Overactive bladder may lead to the involuntary loss of urine and can be controlled with drugs.
But popping the overactive bladder drug has been linked with an increased risk of depression, according to a recent study.
The study found that women with overactive bladder who received antimuscarinics were 38 percent more likely to be diagnosed with depressive disorder within the next 3 years than those who did not receive antimuscarinics.
‘Antimuscarinic drugs reduce involuntary detrusor contractions and increase bladder capacity.’
Although antimuscarinic drugs are a type of anticholinergic agent their antagonist action is specific to the muscarinic receptors. Anticholinergic or cholinergic-blocking drugs also incorporate anticholinesterase drugs and drugs used to treat motion sickness, cardiac arrhythmias, parkinsonism, chronic asthma and pupil dilatation agents. They may also be used as antidotes to cholinergic agents (such as atropine for reversing the effects of nerve gas) (Spencer et al, 1993).
Anticholinergic drugs may be classified into three groups:
- Those used for smooth muscle relaxation, antispasmodics and antisecretory properties
- Those used for their effects on the central nervous system and treatment of parkinsonism
- Those used in ophthalmology
Conventional antimuscarinics act unselectively on receptors in heart, smooth muscle and exocrine glands.
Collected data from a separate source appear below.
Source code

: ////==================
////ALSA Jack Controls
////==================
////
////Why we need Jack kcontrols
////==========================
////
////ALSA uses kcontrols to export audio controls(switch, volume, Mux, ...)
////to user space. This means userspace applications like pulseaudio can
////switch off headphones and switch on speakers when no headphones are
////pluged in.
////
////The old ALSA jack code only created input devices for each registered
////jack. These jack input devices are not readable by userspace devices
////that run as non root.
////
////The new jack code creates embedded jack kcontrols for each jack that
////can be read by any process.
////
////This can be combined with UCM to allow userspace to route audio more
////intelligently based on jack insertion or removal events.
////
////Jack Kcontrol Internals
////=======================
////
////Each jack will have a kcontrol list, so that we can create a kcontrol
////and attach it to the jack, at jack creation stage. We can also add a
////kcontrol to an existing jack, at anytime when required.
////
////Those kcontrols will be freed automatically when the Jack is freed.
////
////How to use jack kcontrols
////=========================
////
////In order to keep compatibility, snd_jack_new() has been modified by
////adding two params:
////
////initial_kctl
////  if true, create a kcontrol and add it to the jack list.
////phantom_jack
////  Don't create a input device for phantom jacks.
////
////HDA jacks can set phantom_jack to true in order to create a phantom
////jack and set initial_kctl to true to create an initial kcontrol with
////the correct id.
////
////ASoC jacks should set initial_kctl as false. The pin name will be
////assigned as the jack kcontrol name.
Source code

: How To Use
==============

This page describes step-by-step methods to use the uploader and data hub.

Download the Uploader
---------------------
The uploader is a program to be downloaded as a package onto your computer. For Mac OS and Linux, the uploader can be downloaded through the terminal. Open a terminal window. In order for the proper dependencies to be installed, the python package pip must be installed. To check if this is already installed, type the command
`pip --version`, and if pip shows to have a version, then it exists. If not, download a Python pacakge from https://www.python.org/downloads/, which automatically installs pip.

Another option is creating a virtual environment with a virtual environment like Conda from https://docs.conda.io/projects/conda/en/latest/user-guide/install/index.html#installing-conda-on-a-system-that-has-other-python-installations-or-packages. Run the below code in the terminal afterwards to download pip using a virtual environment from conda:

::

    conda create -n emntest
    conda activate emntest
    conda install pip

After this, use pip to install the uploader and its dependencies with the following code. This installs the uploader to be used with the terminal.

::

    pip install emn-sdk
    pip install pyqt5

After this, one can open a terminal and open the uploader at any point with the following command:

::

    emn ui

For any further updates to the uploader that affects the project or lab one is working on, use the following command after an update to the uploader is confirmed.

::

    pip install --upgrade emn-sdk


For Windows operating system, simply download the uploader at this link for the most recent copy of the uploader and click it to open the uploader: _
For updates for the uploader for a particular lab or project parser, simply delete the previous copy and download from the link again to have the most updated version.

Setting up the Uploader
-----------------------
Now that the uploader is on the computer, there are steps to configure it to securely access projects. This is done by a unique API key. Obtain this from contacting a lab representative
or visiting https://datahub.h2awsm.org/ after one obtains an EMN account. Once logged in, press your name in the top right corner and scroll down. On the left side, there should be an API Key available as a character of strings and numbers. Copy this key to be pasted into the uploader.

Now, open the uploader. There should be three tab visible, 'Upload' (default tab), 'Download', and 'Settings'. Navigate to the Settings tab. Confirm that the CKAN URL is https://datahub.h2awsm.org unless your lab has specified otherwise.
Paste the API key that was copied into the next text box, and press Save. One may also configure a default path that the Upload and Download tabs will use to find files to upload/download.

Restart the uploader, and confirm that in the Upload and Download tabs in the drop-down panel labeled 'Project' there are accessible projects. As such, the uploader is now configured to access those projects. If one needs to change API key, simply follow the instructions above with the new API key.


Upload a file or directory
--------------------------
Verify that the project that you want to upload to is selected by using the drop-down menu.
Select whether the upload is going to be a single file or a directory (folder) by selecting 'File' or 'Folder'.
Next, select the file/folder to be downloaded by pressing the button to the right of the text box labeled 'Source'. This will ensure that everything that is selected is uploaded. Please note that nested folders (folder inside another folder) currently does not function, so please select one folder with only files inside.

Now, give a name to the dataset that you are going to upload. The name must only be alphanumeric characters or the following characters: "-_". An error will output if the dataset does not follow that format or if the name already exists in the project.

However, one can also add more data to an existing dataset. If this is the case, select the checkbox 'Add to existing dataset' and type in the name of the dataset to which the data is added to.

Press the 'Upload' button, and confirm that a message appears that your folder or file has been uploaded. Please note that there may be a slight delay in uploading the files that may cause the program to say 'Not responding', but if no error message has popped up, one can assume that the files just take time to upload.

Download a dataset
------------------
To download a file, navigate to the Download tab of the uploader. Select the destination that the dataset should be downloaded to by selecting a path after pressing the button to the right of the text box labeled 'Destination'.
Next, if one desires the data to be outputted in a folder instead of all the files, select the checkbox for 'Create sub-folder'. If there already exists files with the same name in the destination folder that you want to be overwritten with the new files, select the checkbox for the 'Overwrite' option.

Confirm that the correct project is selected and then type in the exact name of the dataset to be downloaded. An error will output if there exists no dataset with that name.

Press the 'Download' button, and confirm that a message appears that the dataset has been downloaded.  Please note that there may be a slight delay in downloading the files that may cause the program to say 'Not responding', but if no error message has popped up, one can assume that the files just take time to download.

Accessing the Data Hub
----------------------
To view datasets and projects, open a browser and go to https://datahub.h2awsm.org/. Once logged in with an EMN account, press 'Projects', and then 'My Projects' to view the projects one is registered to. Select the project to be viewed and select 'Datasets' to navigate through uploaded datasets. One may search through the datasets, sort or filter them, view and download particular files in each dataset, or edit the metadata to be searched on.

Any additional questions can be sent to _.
Although antimuscarinics can significantly depress bladder contractions and improve symptoms by blocking muscarinic receptors, studies have found that several unwanted side effects frequently occur when patients with overactive bladder receive the drugs.
"This population-based retrospective cohort study found that use of antimuscarinics was associated with subsequent depressive disorder in women with overactive bladder," said senior author Li-Ting Kao.